Namun, pengunduran diri Farage tidak menyelesaikan keseluruhan rangkaian pemeriksaan standar. Penyelidikan Parliamentary Commissioner for Standards tetap berjalan, dan hasil akhirnya bisa membuka pintu bagi proses bernama recall petition—yang pada akhirnya juga dapat memunculkan by-election lagi.

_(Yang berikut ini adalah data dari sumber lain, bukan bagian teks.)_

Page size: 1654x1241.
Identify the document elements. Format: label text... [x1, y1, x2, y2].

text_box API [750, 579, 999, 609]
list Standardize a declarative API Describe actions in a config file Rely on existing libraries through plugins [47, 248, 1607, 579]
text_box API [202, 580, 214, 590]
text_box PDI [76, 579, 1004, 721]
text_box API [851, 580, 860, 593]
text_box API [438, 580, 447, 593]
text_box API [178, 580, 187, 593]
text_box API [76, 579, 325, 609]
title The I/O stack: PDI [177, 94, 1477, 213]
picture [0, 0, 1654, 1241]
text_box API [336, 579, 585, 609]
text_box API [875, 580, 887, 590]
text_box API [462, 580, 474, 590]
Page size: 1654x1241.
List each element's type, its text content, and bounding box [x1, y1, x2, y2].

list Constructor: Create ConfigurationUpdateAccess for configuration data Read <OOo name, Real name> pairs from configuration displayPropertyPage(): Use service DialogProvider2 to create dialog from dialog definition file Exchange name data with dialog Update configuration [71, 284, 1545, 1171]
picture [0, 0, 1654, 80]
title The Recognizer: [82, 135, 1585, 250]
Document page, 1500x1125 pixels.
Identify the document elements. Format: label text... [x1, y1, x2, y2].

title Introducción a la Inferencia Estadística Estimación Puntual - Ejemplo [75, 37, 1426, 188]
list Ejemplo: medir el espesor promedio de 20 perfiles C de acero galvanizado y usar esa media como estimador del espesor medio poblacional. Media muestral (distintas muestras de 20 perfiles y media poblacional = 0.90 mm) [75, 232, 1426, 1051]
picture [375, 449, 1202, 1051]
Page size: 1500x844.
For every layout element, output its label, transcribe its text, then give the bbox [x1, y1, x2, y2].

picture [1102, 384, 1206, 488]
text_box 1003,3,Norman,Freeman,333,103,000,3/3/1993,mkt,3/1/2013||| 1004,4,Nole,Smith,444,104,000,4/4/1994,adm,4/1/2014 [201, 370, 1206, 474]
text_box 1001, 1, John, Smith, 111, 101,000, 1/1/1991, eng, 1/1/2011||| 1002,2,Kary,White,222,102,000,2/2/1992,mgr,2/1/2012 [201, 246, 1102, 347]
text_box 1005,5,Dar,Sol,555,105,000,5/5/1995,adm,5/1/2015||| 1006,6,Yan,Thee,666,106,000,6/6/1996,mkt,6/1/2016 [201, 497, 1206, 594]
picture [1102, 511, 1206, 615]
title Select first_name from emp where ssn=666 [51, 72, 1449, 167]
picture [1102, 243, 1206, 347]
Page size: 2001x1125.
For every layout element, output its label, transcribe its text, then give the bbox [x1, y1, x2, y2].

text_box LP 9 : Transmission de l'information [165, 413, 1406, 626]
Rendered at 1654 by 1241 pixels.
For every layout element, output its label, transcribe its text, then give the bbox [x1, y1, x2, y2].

Di parlemen, ada juga skenario yang membuat sebagian orang menyiapkan kemungkinan bertumpuknya pemilu sela. Mereka membayangkan Farage bisa menghadapi satu by-election setelah mundur, lalu kemudian kembali menghadapi pemungutan berikutnya jika parlemen memutuskan bahwa sanksi yang dijatuhkan pantas dilakukan.
Untuk recall petition agar bisa menghasilkan by-election, diperlukan dukungan 10% pemilih yang terdaftar di Clacton untuk menandatangani petisi tersebut. Dalam skenario itu, pemikiran yang muncul adalah apakah warga di Clacton sudah cukup dengan kotak suara dan proses pemilihan yang berulang.
Di balik semua langkah tersebut, framing Reform pada dasarnya menyiratkan upaya mengantisipasi lawan dan merebut perhatian lebih dulu. Oleh karena itu, musim politik ke depan diperkirakan menjadi semacam “split screen” antara dua tokoh: Andy Burnham yang memimpin pemerintahan di satu sisi, dan Nigel Farage sebagai rival politik utamanya di sisi lain.